___ MATERIAL SUPPLIED ___

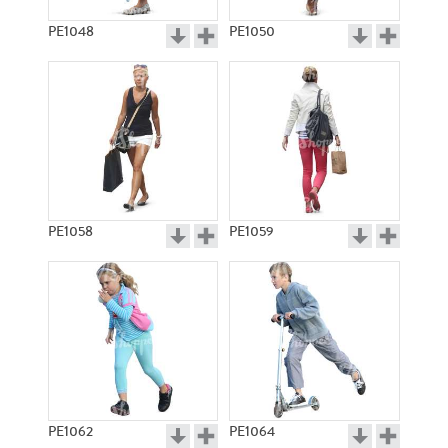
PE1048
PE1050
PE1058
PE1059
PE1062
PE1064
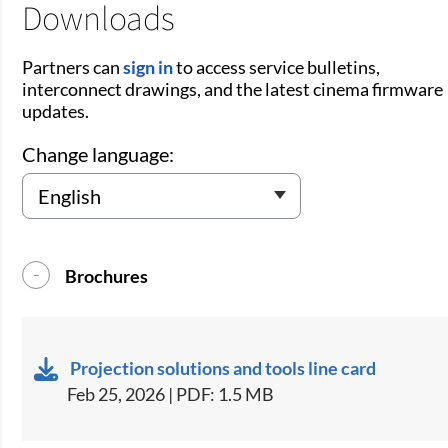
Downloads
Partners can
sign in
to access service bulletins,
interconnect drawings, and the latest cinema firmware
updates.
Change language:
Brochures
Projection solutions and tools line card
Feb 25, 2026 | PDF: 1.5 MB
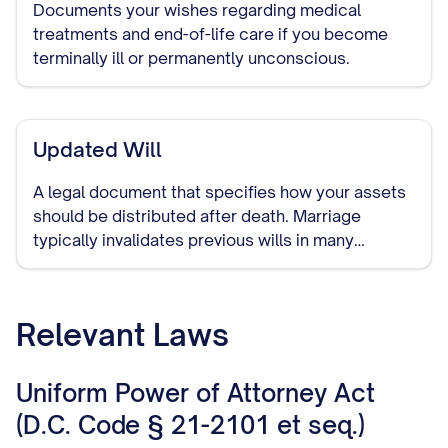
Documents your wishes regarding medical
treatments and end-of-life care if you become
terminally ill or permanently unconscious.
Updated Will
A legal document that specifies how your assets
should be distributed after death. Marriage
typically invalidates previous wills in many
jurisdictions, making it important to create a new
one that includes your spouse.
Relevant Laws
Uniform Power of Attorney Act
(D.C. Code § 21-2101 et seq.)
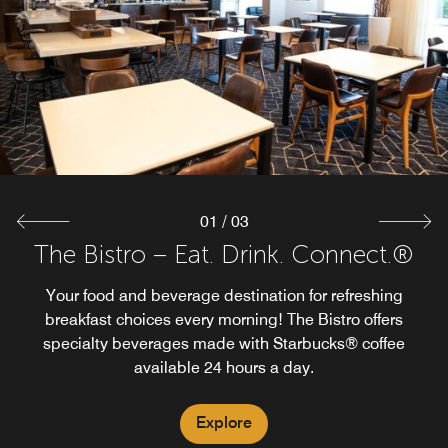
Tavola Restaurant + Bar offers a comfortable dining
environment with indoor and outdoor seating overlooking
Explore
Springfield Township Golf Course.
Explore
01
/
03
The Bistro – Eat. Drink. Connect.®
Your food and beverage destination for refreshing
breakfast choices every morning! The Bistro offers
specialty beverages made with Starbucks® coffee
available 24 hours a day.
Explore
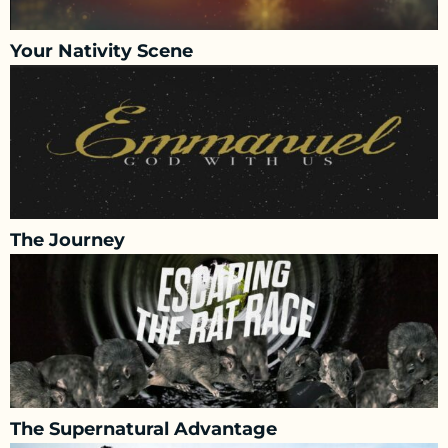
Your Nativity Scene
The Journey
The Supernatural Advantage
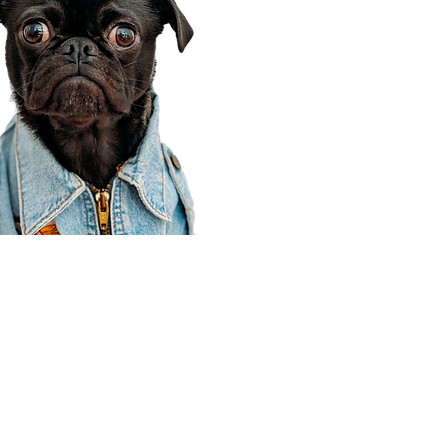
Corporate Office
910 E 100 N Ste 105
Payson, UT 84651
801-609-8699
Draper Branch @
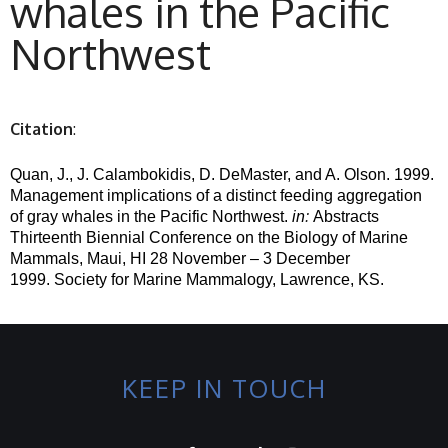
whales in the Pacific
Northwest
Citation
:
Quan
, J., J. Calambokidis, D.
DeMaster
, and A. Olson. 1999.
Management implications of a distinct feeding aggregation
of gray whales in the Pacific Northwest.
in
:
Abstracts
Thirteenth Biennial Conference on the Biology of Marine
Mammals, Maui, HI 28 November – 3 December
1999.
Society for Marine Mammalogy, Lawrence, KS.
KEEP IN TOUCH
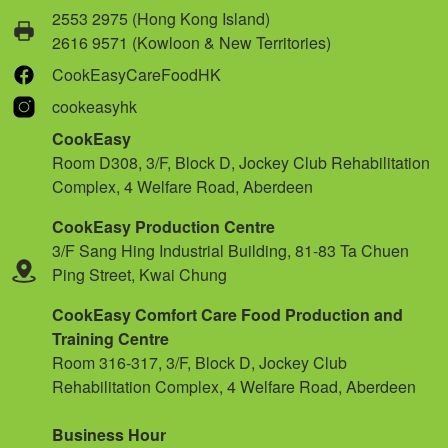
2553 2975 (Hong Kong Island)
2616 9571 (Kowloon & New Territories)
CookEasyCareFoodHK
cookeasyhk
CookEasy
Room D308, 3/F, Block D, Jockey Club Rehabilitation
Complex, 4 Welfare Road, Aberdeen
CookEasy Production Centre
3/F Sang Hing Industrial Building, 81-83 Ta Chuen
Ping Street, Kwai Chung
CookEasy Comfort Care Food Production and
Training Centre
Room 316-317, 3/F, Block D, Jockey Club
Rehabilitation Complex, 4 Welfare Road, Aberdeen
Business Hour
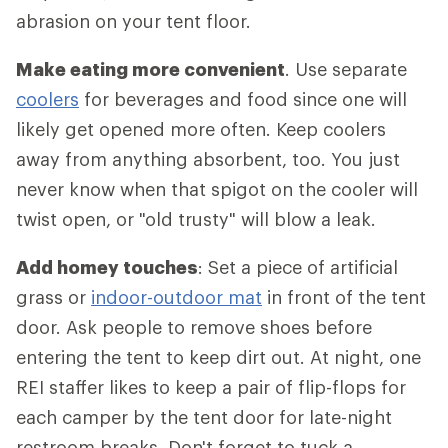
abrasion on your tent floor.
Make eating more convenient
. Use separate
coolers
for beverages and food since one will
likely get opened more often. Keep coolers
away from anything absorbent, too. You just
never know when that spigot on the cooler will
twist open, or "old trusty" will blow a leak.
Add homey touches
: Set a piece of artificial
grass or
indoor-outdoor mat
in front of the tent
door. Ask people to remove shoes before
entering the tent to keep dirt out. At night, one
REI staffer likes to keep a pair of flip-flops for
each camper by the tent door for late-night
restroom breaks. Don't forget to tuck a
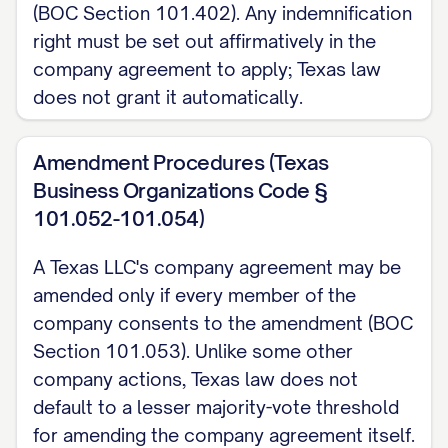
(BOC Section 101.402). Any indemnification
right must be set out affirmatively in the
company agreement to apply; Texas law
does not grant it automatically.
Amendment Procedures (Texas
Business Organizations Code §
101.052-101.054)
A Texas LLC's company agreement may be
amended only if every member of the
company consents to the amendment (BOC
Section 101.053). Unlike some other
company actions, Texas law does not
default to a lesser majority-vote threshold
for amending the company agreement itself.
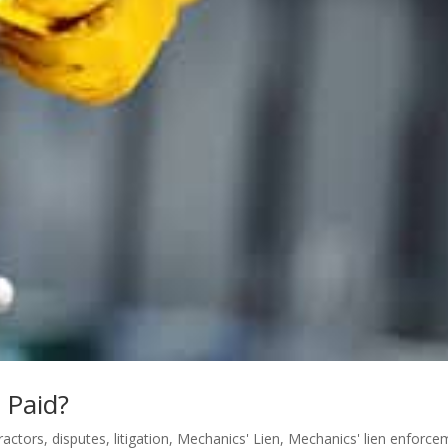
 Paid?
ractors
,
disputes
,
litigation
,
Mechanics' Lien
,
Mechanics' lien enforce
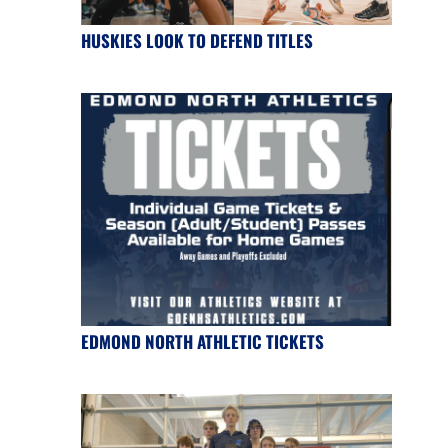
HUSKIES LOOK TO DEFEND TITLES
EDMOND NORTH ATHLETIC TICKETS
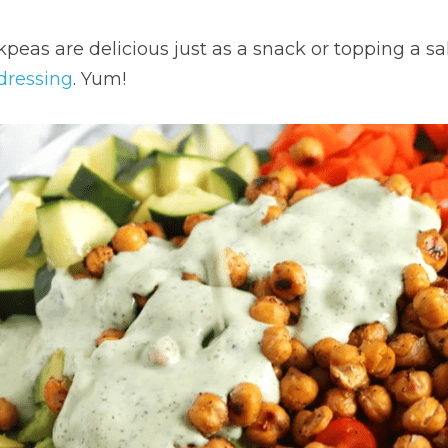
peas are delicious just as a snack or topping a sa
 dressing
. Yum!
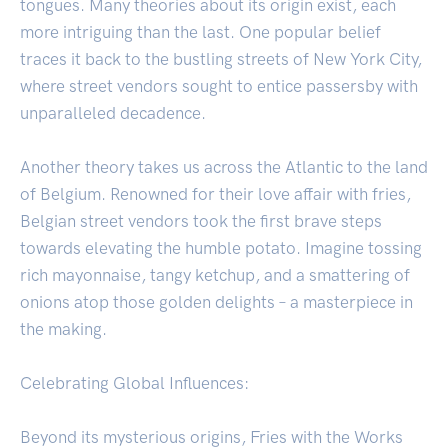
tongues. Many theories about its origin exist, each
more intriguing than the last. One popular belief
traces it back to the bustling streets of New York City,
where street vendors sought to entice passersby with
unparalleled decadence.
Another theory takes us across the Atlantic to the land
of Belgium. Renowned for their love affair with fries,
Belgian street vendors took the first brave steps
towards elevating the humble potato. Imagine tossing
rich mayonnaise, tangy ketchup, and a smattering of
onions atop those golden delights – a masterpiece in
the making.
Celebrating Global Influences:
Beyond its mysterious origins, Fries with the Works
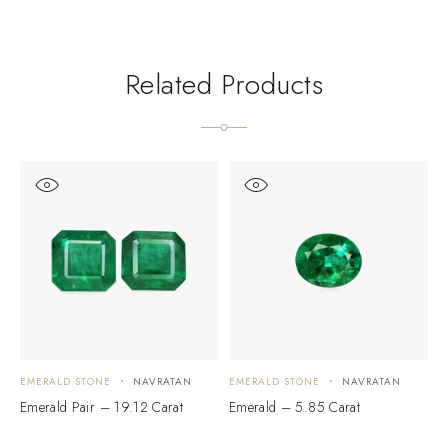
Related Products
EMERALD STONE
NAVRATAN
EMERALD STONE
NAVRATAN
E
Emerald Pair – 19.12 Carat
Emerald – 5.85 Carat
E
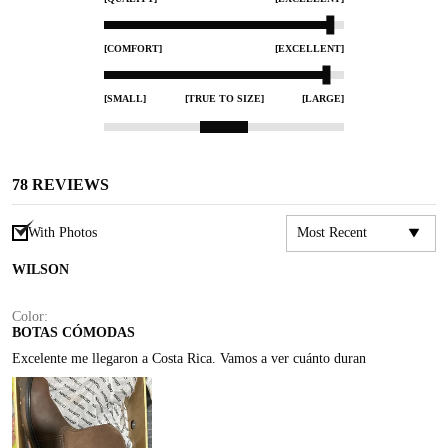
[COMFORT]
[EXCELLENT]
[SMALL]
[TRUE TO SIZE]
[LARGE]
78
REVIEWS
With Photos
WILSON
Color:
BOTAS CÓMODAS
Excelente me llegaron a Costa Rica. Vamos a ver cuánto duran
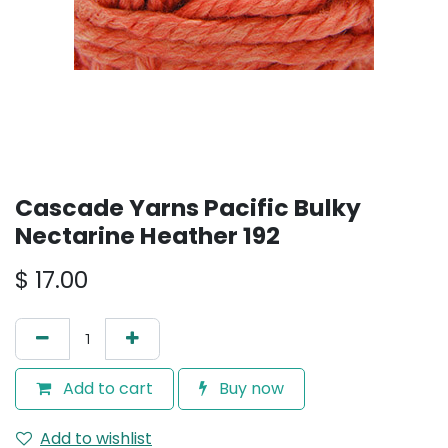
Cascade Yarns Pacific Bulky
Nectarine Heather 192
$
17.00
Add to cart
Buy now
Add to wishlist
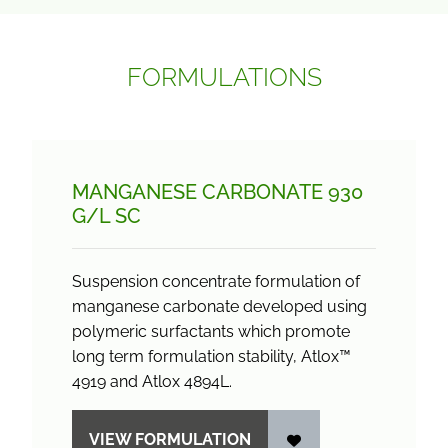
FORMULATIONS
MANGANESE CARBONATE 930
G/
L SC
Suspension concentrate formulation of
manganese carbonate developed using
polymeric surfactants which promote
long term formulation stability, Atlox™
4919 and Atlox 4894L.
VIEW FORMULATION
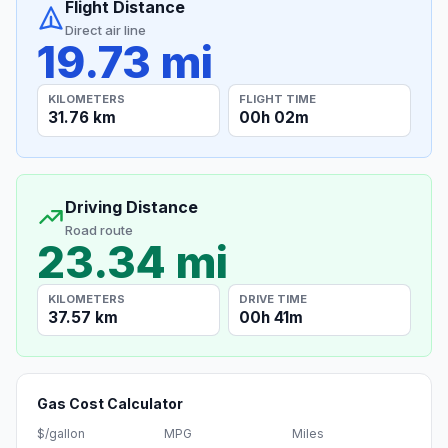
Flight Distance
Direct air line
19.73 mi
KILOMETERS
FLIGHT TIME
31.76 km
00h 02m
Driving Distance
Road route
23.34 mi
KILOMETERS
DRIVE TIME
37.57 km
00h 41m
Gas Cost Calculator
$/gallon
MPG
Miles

___

WHAT TO WORK ON → Wherever the string "tent" occurs in the data, copy the line that holds it.

PROBLEM SOLUTION →
abrasion on your tent floor.
in front of the tent
entering the tent to keep dirt out. At night, one
each camper by the tent door for late-night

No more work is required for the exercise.